If you want to know what the actual garbage characters are, I copied the offending line from your code and pasted it into a string in a Python interpreter:
>>> s=' values = list(analysis.values ())'
>>> s
' values \u200b\u200b= list(analysis.values \u200b\u200b())'
So, that's \u200b, or ZERO WIDTH SPACE. That explains why you can't see it on the page. Most commonly, you get these because you've copied some formatted (not plain-text) code off a site like StackOverflow or a wiki, or out of a PDF file.
If your editor doesn't give you a way to find and fix those characters, just delete and retype the line.
Of course you've also got at least two IndentationErrors from not indenting things, at least one more SyntaxError from stay spaces (like = = instead of ==) or underscores turned into spaces (like analysis results instead of analysis_results).
The question is, how did you get your code into this state? If you're using something like Microsoft Word as a code editor, that's your problem. Use a text editor. If not… well, whatever the root problem is that caused you to end up with these garbage characters, broken indentation, and extra spaces, fix that, before you try to fix your code.
If your keyboard is set to English US (International) rather than English US the double quotation marks don't work. This is why the single quotation marks worked in your case.
Similar to the previous answers, the problem is some character (possibly invisible) that the Python interpreter doesn't recognize. Because this is often due to copy-pasting code, re-typing the line is one option.
But if you don't want to re-type the line, you can paste your code into this tool or something similar (Google "show unicode characters online"), and it will reveal any non-standard characters. For example,
s=' values = list(analysis.values ())'
becomes
s=' values U+200B U+200B = list(analysis.values U+200B U+200B ())'
You can then delete the non-standard characters from the string.
Carefully see your quotation, is this correct or incorrect! Sometime double quotation doesn’t work properly, it's depend on your keyboard layout.
I got a similar issue. My solution was to change minus character from:
—
to
-
I got that error, when sometimes I type in Chinese language.
When it comes to punctuation marks, you do not notice that you are actually typing the Chinese version, instead of the English version.
The interpreter will give you an error message, but for human eyes, it is hard to notice the difference.
For example, "," in Chinese; and "," in English.
So be careful with your language setting.

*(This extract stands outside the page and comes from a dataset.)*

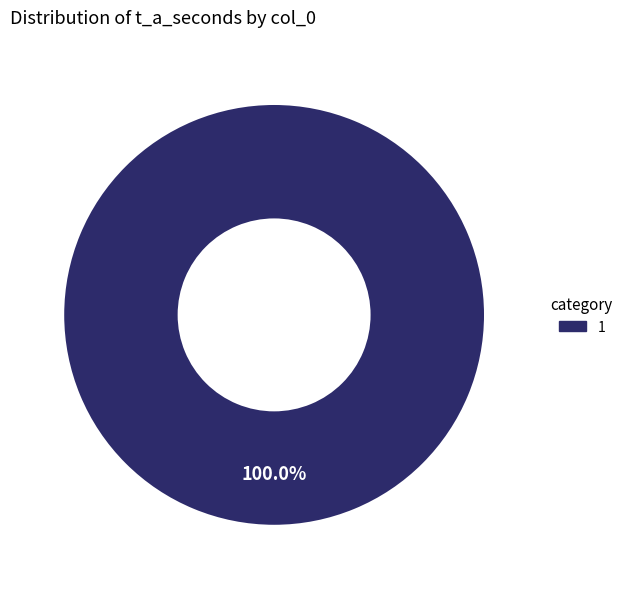

Is there any slice that represents more than half of the pie?

Yes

Not sure this is right on but when i copied some code form a paper on using pgmpy and pasted it into the editor under Spyder, i kept getting the "invalid character in identifier" error though it didn't look bad to me. The particular line was grade_cpd = TabularCPD(variable='G',\
For no good reason I replaced the ' with " throughout the code and it worked. Not sure why but it did work
A little bit late but I got the same error and I realized that it was because I copied some code from a PDF. Check the difference between these two:
-
−
The first one is from hitting the minus sign on keyboard and the second is from a latex generated PDF.

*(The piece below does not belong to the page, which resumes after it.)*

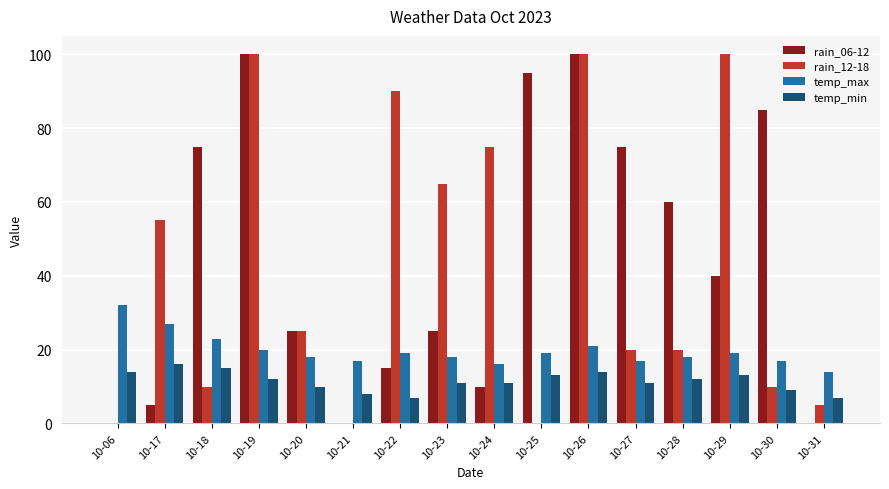

What is the maximum value for rain_06-12?

100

This error occurs mainly when copy-pasting the code. Try editing/replacing minus(-), bracket({) symbols.
You don't get a good error message in IDLE if you just Run the module. Try typing an import command from within IDLE shell, and you'll get a much more informative error message. I had the same error and that made all the difference.
(And yes, I'd copied the code from an ebook and it was full of invisible "wrong" characters.)

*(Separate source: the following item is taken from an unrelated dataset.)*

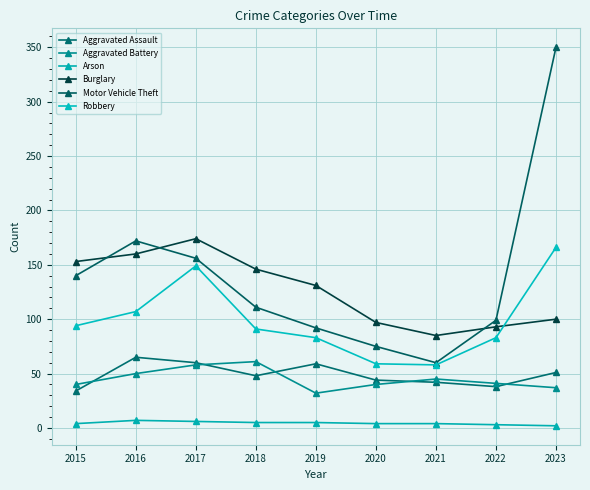

At how many categories does at least one series exceed 207?

1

My solution was to switch my Mac keyboard from Unicode to U.S. English.
it is similar for me as well after copying the code from my email.
def update(self, k=1, step = 2):
if self.start.get() and not self.is_paused.get(): U+A0
x_data.append([i for i in range(0,k,1)][-1])
y = [i for i in range(0,k,step)][-1]
There is additional U+A0 character after checking with the tool as recommended by #Jacob Stern.